What genre does the film fall under?
It’s primarily a romantic drama, but it leans heavily toward psychological storytelling, focusing on obsession, vulnerability, and the shadows within relationships.
Is the film suitable for family viewing?
The themes are mature, and the emotional intensity may not suit younger audiences. It’s better viewed by teens and adults.
How important is the music to the story?
Extremely. Rahman’s score functions almost like a separate narrative thread, deepening scenes and shaping emotional cues throughout.
Does the movie have a traditional happy ending?

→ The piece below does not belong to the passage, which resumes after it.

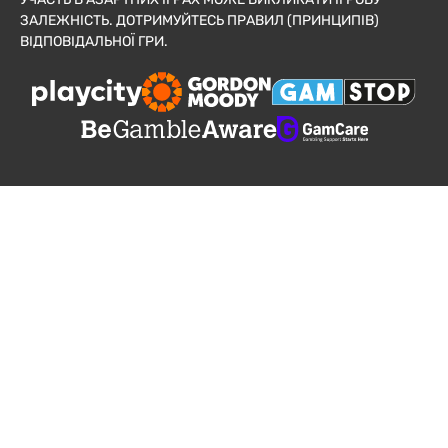
ЗАЛЕЖНІСТЬ. ДОТРИМУЙТЕСЬ ПРАВИЛ (ПРИНЦИПІВ)
ВІДПОВІДАЛЬНОЇ ГРИ.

No. The film favors ambiguity and emotional truth over tidy resolution. Viewers may interpret the ending differently based on their own experiences.
Final notes
Tere Ishq Mein is not an easy film, and it doesn’t pretend to be. It’s a textured, sometimes bruising study of love’s less comfortable angles: possession mistaken for passion, devotion morphing into erasure, and the quiet cruelty of unmet desires. For those willing to follow it into that interior darkness, the film offers rich performances, a score that haunts, and a director unafraid to let ambiguity sit heavy in the air.
As I left the theatre, a small group lingered on the sidewalk, trading interpretations. A young woman said, simply: “It doesn’t give answers, but it makes you notice.” That, perhaps, is the film’s quiet achievement not to resolve, but to illuminate the places inside us where love and fear meet.